───── Records to process
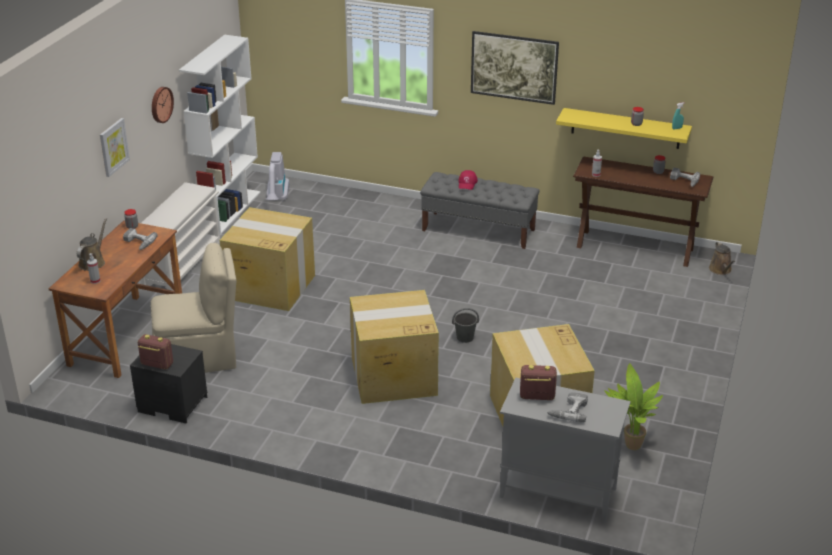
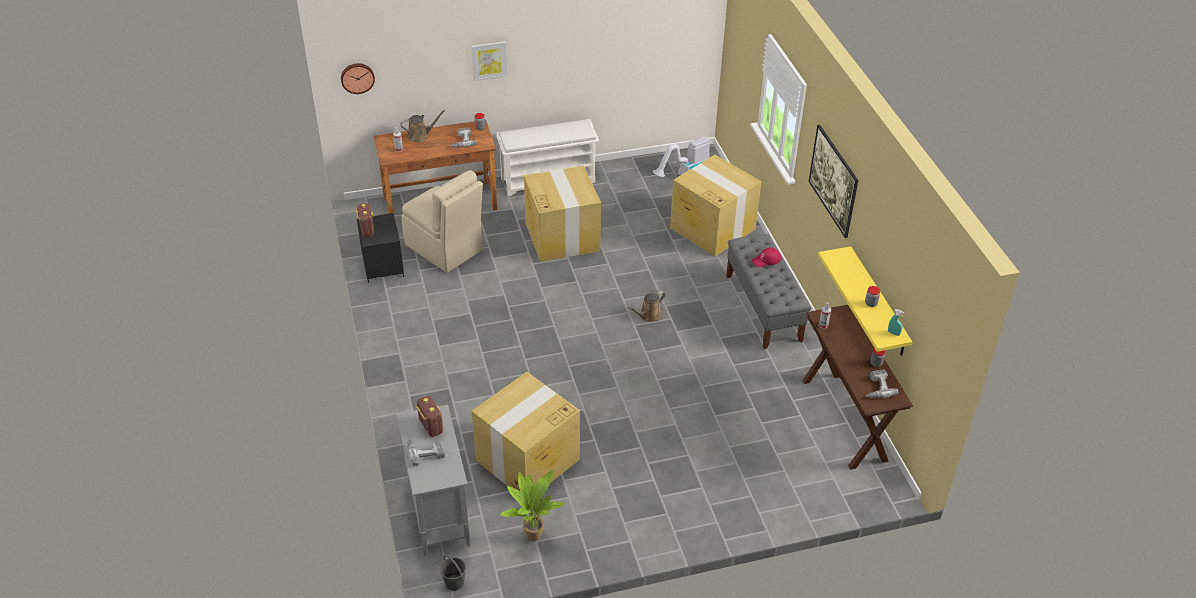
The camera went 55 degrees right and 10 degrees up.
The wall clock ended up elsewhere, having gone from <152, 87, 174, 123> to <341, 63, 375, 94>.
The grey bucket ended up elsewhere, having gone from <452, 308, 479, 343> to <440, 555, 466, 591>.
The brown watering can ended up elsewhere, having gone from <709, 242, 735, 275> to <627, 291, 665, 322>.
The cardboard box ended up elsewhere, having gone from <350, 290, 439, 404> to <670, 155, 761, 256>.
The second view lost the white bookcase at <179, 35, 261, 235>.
──────────
# Task prompt
Print only the lines from the one with "The wall clock" to the end of the records, both included.

# Completed exercise
The wall clock ended up elsewhere, having gone from <152, 87, 174, 123> to <341, 63, 375, 94>.
The grey bucket ended up elsewhere, having gone from <452, 308, 479, 343> to <440, 555, 466, 591>.
The brown watering can ended up elsewhere, having gone from <709, 242, 735, 275> to <627, 291, 665, 322>.
The cardboard box ended up elsewhere, having gone from <350, 290, 439, 404> to <670, 155, 761, 256>.
The second view lost the white bookcase at <179, 35, 261, 235>.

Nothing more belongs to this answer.